--- WHAT TO DO ---
For this exercise, copy each line of the records that contains the word "both".

--- DATA ---
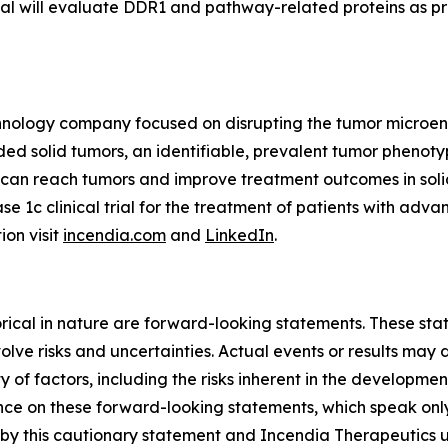
trial will evaluate DDR1 and pathway-related proteins as p
echnology company focused on disrupting the tumor microe
 solid tumors, an identifiable, prevalent tumor phenotyp
s can reach tumors and improve treatment outcomes in so
ase 1c clinical trial for the treatment of patients with ad
ion visit
incendia.com
and
LinkedIn
.
storical in nature are forward-looking statements. These s
lve risks and uncertainties. Actual events or results may d
 of factors, including the risks inherent in the developme
e on these forward-looking statements, which speak only a
ty by this cautionary statement and Incendia Therapeutics 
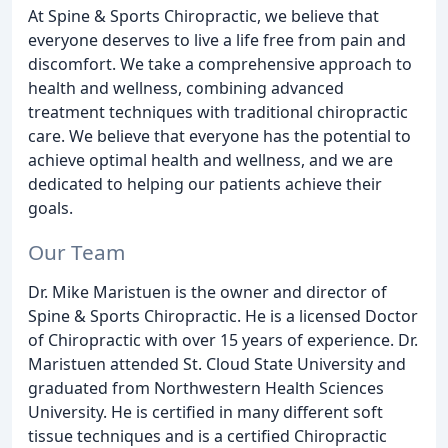
At Spine & Sports Chiropractic, we believe that
everyone deserves to live a life free from pain and
discomfort. We take a comprehensive approach to
health and wellness, combining advanced
treatment techniques with traditional chiropractic
care. We believe that everyone has the potential to
achieve optimal health and wellness, and we are
dedicated to helping our patients achieve their
goals.
Our Team
Dr. Mike Maristuen is the owner and director of
Spine & Sports Chiropractic. He is a licensed Doctor
of Chiropractic with over 15 years of experience. Dr.
Maristuen attended St. Cloud State University and
graduated from Northwestern Health Sciences
University. He is certified in many different soft
tissue techniques and is a certified Chiropractic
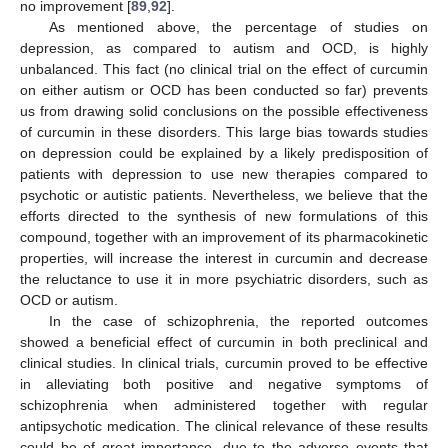
no improvement [
89
,
92
].
As mentioned above, the percentage of studies on
depression, as compared to autism and OCD, is highly
unbalanced. This fact (no clinical trial on the effect of curcumin
on either autism or OCD has been conducted so far) prevents
us from drawing solid conclusions on the possible effectiveness
of curcumin in these disorders. This large bias towards studies
on depression could be explained by a likely predisposition of
patients with depression to use new therapies compared to
psychotic or autistic patients. Nevertheless, we believe that the
efforts directed to the synthesis of new formulations of this
compound, together with an improvement of its pharmacokinetic
properties, will increase the interest in curcumin and decrease
the reluctance to use it in more psychiatric disorders, such as
OCD or autism.
In the case of schizophrenia, the reported outcomes
showed a beneficial effect of curcumin in both preclinical and
clinical studies. In clinical trials, curcumin proved to be effective
in alleviating both positive and negative symptoms of
schizophrenia when administered together with regular
antipsychotic medication. The clinical relevance of these results
could be of great importance, due to the adverse events that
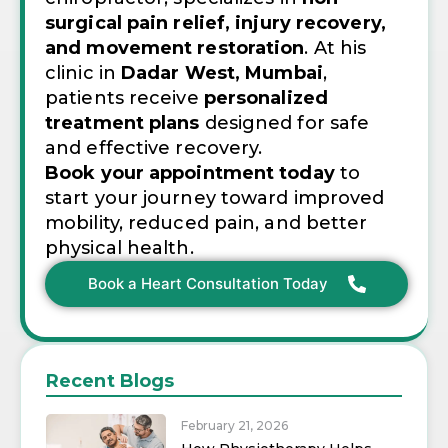
surgical pain relief, injury recovery,
and movement restoration
. At his
clinic in
Dadar West, Mumbai
,
patients receive
personalized
treatment plans
designed for safe
and effective recovery.
Book your appointment today
to
start your journey toward improved
mobility, reduced pain, and better
physical health.
Book a Heart Consultation Today
Recent Blogs
February 21, 2026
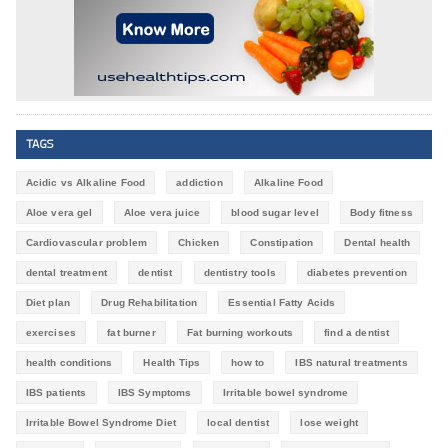
TAGS
Acidic vs Alkaline Food
addiction
Alkaline Food
Aloe vera gel
Aloe vera juice
blood sugar level
Body fitness
Cardiovascular problem
Chicken
Constipation
Dental health
dental treatment
dentist
dentistry tools
diabetes prevention
Diet plan
Drug Rehabilitation
Essential Fatty Acids
exercises
fat burner
Fat burning workouts
find a dentist
health conditions
Health Tips
how to
IBS natural treatments
IBS patients
IBS Symptoms
Irritable bowel syndrome
Irritable Bowel Syndrome Diet
local dentist
lose weight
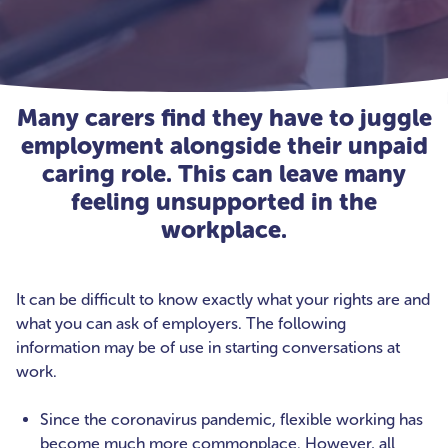
Many carers find they have to juggle
employment alongside their unpaid
caring role. This can leave many
feeling unsupported in the
workplace.
It can be difficult to know exactly what your rights are and
what you can ask of employers. The following
information may be of use in starting conversations at
work.
Since the coronavirus pandemic, flexible working has
become much more commonplace. However, all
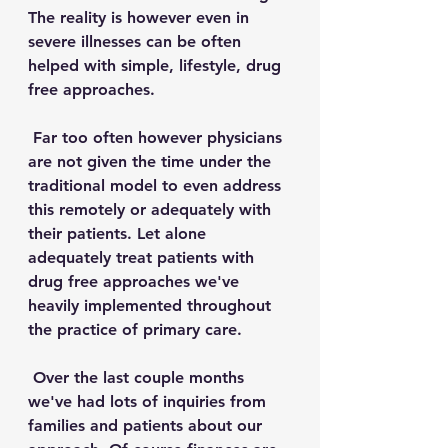
The reality is however even in 
severe illnesses can be often 
helped with simple, lifestyle, drug 
free approaches. 
 Far too often however physicians 
are not given the time under the 
traditional model to even address 
this remotely or adequately with 
their patients. Let alone 
adequately treat patients with 
drug free approaches we've 
heavily implemented throughout 
the practice of primary care.
 Over the last couple months 
we've had lots of inquiries from 
families and patients about our 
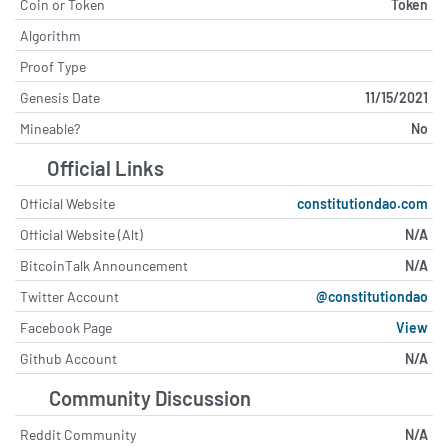
Coin or Token
Token
Algorithm
Proof Type
Genesis Date
11/15/2021
Mineable?
No
Official Links
Official Website
constitutiondao.com
Official Website (Alt)
N/A
BitcoinTalk Announcement
N/A
Twitter Account
@constitutiondao
Facebook Page
View
Github Account
N/A
Community Discussion
Reddit Community
N/A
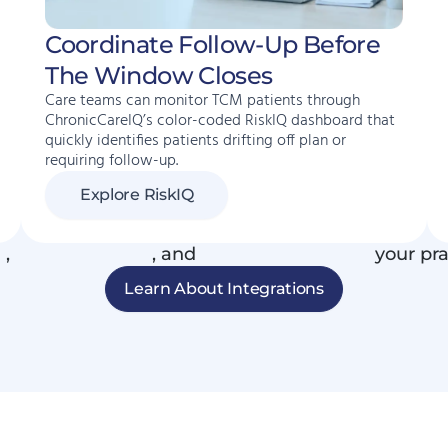
Coordinate Follow-Up Before
The Window Closes
Care teams can monitor TCM patients through
ChronicCareIQ’s color-coded RiskIQ dashboard that
quickly identifies patients drifting off plan or
requiring follow-up.
Explore RiskIQ
R
,
phone systems
, and
connected devices
your pra
Learn About Integrations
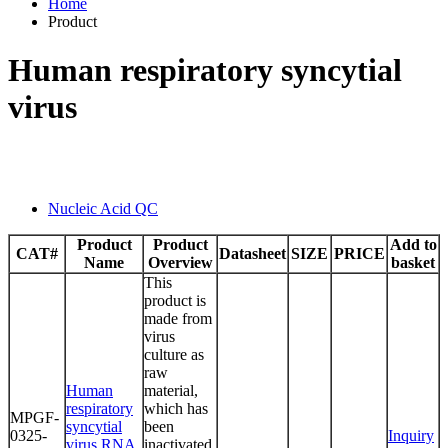
Home
Product
Human respiratory syncytial
virus
Nucleic Acid QC
Product
Product
Add to
CAT#
Datasheet
SIZE
PRICE
Name
Overview
basket
This
product is
made from
virus
culture as
raw
Human
material,
respiratory
which has
MPGF-
syncytial
been
0325-
Inquiry
virus RNA
inactivated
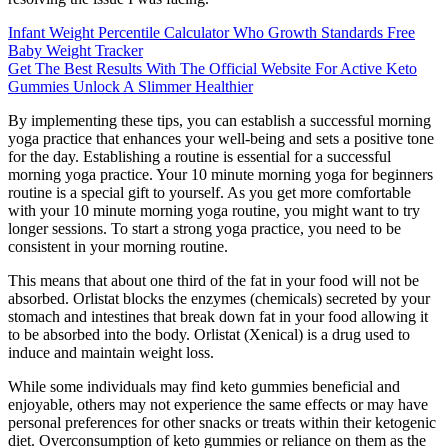
Infant Weight Percentile Calculator Who Growth Standards Free
Baby Weight Tracker
Get The Best Results With The Official Website For Active Keto
Gummies Unlock A Slimmer Healthier
By implementing these tips, you can establish a successful morning
yoga practice that enhances your well-being and sets a positive tone
for the day. Establishing a routine is essential for a successful
morning yoga practice. Your 10 minute morning yoga for beginners
routine is a special gift to yourself. As you get more comfortable
with your 10 minute morning yoga routine, you might want to try
longer sessions. To start a strong yoga practice, you need to be
consistent in your morning routine.
This means that about one third of the fat in your food will not be
absorbed. Orlistat blocks the enzymes (chemicals) secreted by your
stomach and intestines that break down fat in your food allowing it
to be absorbed into the body. Orlistat (Xenical) is a drug used to
induce and maintain weight loss.
While some individuals may find keto gummies beneficial and
enjoyable, others may not experience the same effects or may have
personal preferences for other snacks or treats within their ketogenic
diet. Overconsumption of keto gummies or reliance on them as the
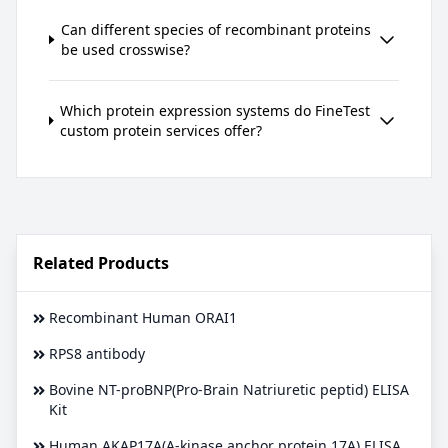
Can different species of recombinant proteins
be used crosswise?
Which protein expression systems do FineTest
custom protein services offer?
Related Products
Recombinant Human ORAI1
RPS8 antibody
Bovine NT-proBNP(Pro-Brain Natriuretic peptid) ELISA
Kit
Human AKAP17A(A-kinase anchor protein 17A) ELISA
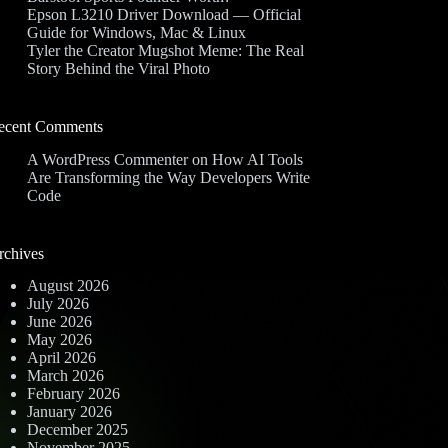
Epson L3210 Driver Download — Official
Guide for Windows, Mac & Linux
Tyler the Creator Mugshot Meme: The Real
Story Behind the Viral Photo
ecent Comments
A WordPress Commenter
on
How AI Tools
Are Transforming the Way Developers Write
Code
rchives
August 2026
July 2026
June 2026
May 2026
April 2026
March 2026
February 2026
January 2026
December 2025
November 2025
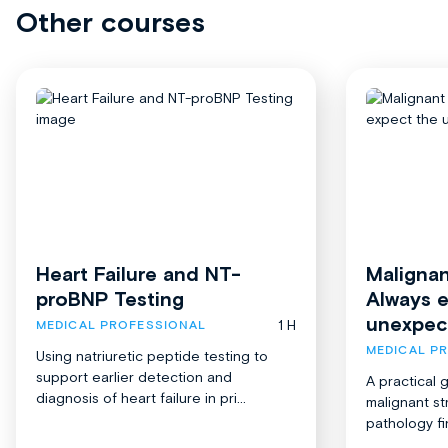
Other courses
Heart Failure and NT-
Malignan
proBNP Testing
Always 
unexpec
1 H
MEDICAL PROFESSIONAL
MEDICAL P
Using natriuretic peptide testing to
support earlier detection and
A practical 
diagnosis of heart failure in pri...
malignant st
pathology fi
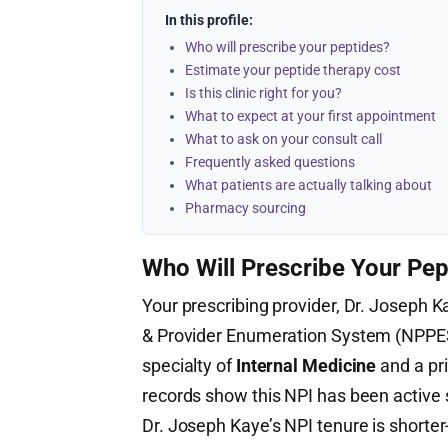
In this profile:
Who will prescribe your peptides?
Estimate your peptide therapy cost
Is this clinic right for you?
What to expect at your first appointment
What to ask on your consult call
Frequently asked questions
What patients are actually talking about
Pharmacy sourcing
Who Will Prescribe Your Pep
Your prescribing provider, Dr. Joseph Ka
& Provider Enumeration System (NPPE
specialty of
Internal Medicine
and a pr
records show this NPI has been active
Dr. Joseph Kaye’s NPI tenure is shorte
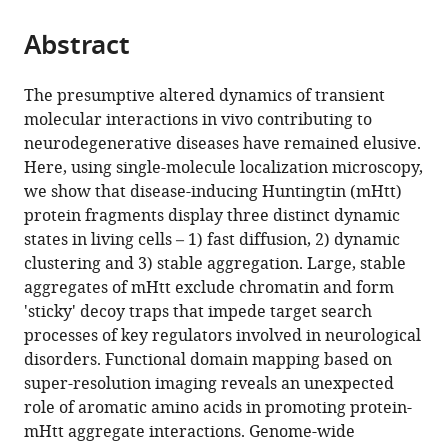
the
parts
citations
Abstract
of
Cite
from
the
this
this
article,
article
The presumptive altered dynamics of transient
article
in
(links
molecular interactions in vivo contributing to
Li
in
various
to
neurodegenerative diseases have remained elusive.
Li
various
formats.
download
Here, using single-molecule localization microscopy,
Hui
online
the
we show that disease-inducing Huntingtin (mHtt)
Liu
reference
citations
protein fragments display three distinct dynamic
Peng
manager
from
states in living cells – 1) fast diffusion, 2) dynamic
Dong
services)
this
clustering and 3) stable aggregation. Large, stable
Dong
article
aggregates of mHtt exclude chromatin and form
Li
in
'sticky' decoy traps that impede target search
Wesley
formats
processes of key regulators involved in neurological
R
compatible
disorders. Functional domain mapping based on
Legant
with
super-resolution imaging reveals an unexpected
Jonathan
various
role of aromatic amino acids in promoting protein-
B
reference
mHtt aggregate interactions. Genome-wide
Grimm
manager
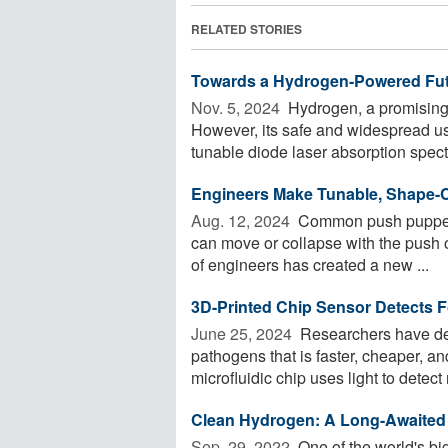
RELATED STORIES
Towards a Hydrogen-Powered Futu
Nov. 5, 2024 
Hydrogen, a promising 
However, its safe and widespread us
tunable diode laser absorption spect
Engineers Make Tunable, Shape-C
Aug. 12, 2024 
Common push puppet t
can move or collapse with the push o
of engineers has created a new ...
3D-Printed Chip Sensor Detects 
June 25, 2024 
Researchers have de
pathogens that is faster, cheaper, a
microfluidic chip uses light to detect m
Clean Hydrogen: A Long-Awaited 
Sep. 29, 2022 
One of the world's bi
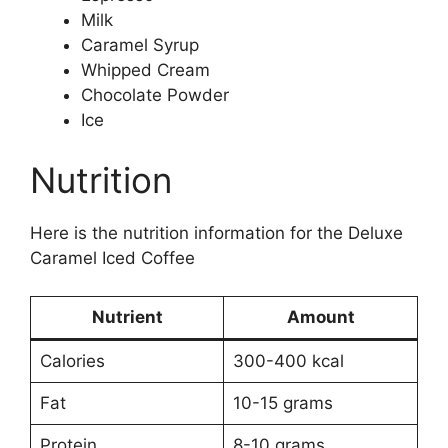
Milk
Caramel Syrup
Whipped Cream
Chocolate Powder
Ice
Nutrition
Here is the nutrition information for the Deluxe
Caramel Iced Coffee
Nutrient
Amount
Calories
300-400 kcal
Fat
10-15 grams
Protein
8-10 grams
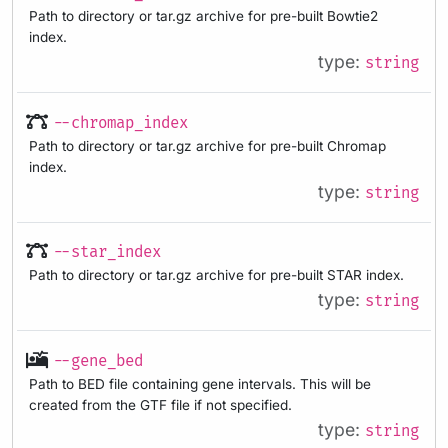
Path to directory or tar.gz archive for pre-built Bowtie2
index.
type:
string
--chromap_index
Path to directory or tar.gz archive for pre-built Chromap
index.
type:
string
--star_index
Path to directory or tar.gz archive for pre-built STAR index.
type:
string
--gene_bed
Path to BED file containing gene intervals. This will be
created from the GTF file if not specified.
type:
string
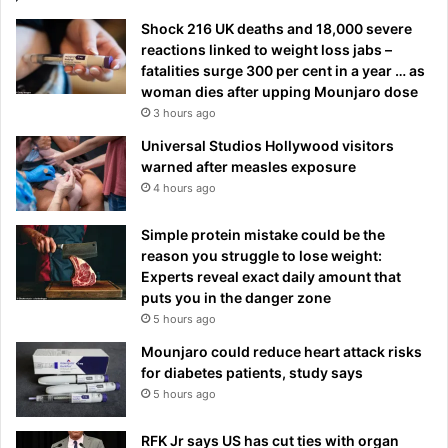
Shock 216 UK deaths and 18,000 severe
reactions linked to weight loss jabs –
fatalities surge 300 per cent in a year … as
woman dies after upping Mounjaro dose
3 hours ago
Universal Studios Hollywood visitors
warned after measles exposure
4 hours ago
Simple protein mistake could be the
reason you struggle to lose weight:
Experts reveal exact daily amount that
puts you in the danger zone
5 hours ago
Mounjaro could reduce heart attack risks
for diabetes patients, study says
5 hours ago
RFK Jr says US has cut ties with organ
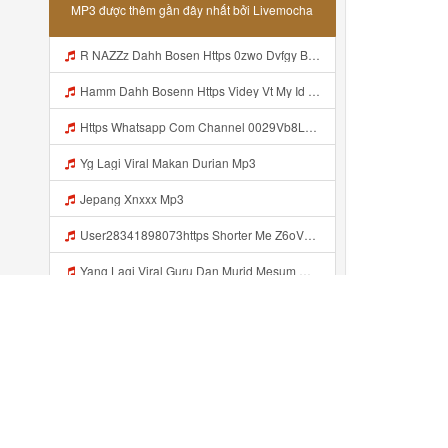
MP3 được thêm gần đây nhất bởi Livemocha
R NAZZz Dahh Bosen Https 0zwo Dvfgy Biz Id ᅠ ᅠ ᅠ ᅠ ᅠ ᅠ ᅠ ᅠ ᅠ ᅠ ᅠ ᅠ ᅠ ᅠ ᅠ ᅠ ᅠ ᅠ ᅠ ᅠ ᅠ ᅠ ᅠ ᅠ ᅠ ᅠ ᅠ ᅠ ᅠ ᅠ ᅠ ᅠ ᅠ ᅠ ᅠ ᅠ ᅠ Mp3
Hamm Dahh Bosenn Https Videy Vt My Id I2Om2 ᅠ ᅠ ᅠ ᅠ ᅠ ᅠ ᅠ ᅠ ᅠ ᅠ ᅠ ᅠ ᅠ ᅠ ᅠ ᅠ ᅠ ᅠ ᅠ ᅠ Ok ᅠ ᅠ ᅠ ᅠ ᅠ ᅠ ᅠ ᅠ ᅠ ᅠ ᅠ ᅠ ᅠ ᅠ ᅠ ᅠ ᅠ ᅠ ᅠ ᅠ ᅠ ᅠ ᅠ ᅠ ᅠ ᅠ ᅠ ᅠ ᅠ ᅠ ᅠ ᅠ ᅠ ᅠ ᅠ ᅠ ᅠ ᅠ ᅠ ᅠ Hamm Dahh Bosenn Https Videy Vt My Id I2Om2 ᅠ ᅠ ᅠ ᅠ ᅠ ᅠ ᅠ ᅠ ᅠ ᅠ ᅠ ᅠ ᅠ ᅠ ᅠ ᅠ ᅠ ᅠ ᅠ ᅠ Ok ᅠ Mp3
Https Whatsapp Com Channel 0029Vb8LnMP11ulIpvQ9Yz1v Mp3
Yg Lagi Viral Makan Durian Mp3
Jepang Xnxxx Mp3
User28341898073https Shorter Me Z6oV1 Https Shorter Me Z6ov1 Mp3
Yang Lagi Viral Guru Dan Murid Mesum Mp3
Www Livemochas Com Musics Trans Musics Lyrics 20bokep 20viral 20yang 20uwess 20yang 20mp3 Engine 1 Mp3
NEBULA Dahh Bosenn Https Videy Coov8 Duvc6 Biz Id ᅠ ᅠ ᅠ ᅠ ᅠ ᅠ ᅠ ᅠ ᅠ ᅠ ᅠ ᅠ ᅠ ᅠ ᅠ ᅠ ᅠ ᅠ ᅠ ᅠ OKK ᅠ ᅠ ᅠ ᅠ ᅠ ᅠ ᅠ ᅠ ᅠ ᅠ ᅠ ᅠ ᅠ ᅠ ᅠ ᅠ ᅠ ᅠ ᅠ ᅠ ᅠ ᅠ ᅠ ᅠ ᅠ ᅠ ᅠ ᅠ ᅠ ᅠ ᅠ ᅠ ᅠ ᅠ ᅠ ᅠ ᅠ ᅠ ᅠ ᅠ Https Videy Coov8 Duvc6 Biz Id Mp3
Live Streaming Abg Bigo Mp3
Đã thêm gần đây ...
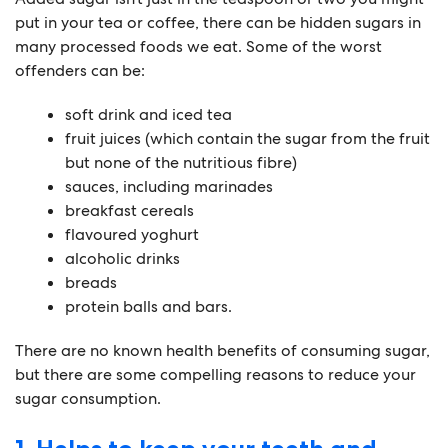
put in your tea or coffee, there can be hidden sugars in
many processed foods we eat. Some of the worst
offenders can be:
soft drink and iced tea
fruit juices (which contain the sugar from the fruit
but none of the nutritious fibre)
sauces, including marinades
breakfast cereals
flavoured yoghurt
alcoholic drinks
breads
protein balls and bars.
There are no known health benefits of consuming sugar,
but there are some compelling reasons to reduce your
sugar consumption.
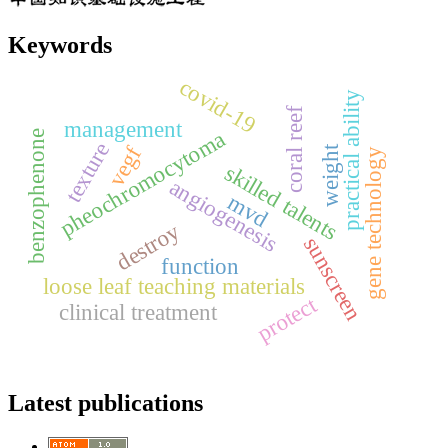
Keywords
covid-19
practical ability
coral reef
management
pheochromocytoma
benzophenone
texture
vegf
weight
gene technology
skilled talents
angiogenesis
mvd
destroy
sunscreen
function
loose leaf teaching materials
protect
clinical treatment
Latest publications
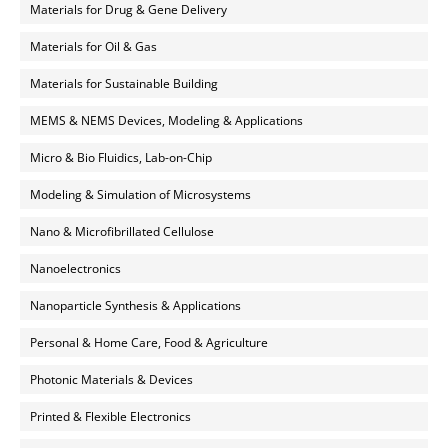
Materials for Drug & Gene Delivery
Materials for Oil & Gas
Materials for Sustainable Building
MEMS & NEMS Devices, Modeling & Applications
Micro & Bio Fluidics, Lab-on-Chip
Modeling & Simulation of Microsystems
Nano & Microfibrillated Cellulose
Nanoelectronics
Nanoparticle Synthesis & Applications
Personal & Home Care, Food & Agriculture
Photonic Materials & Devices
Printed & Flexible Electronics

--- TASK OUTPUT ---
showed a beneficial effect of curcumin in both preclinical and
in alleviating both positive and negative symptoms of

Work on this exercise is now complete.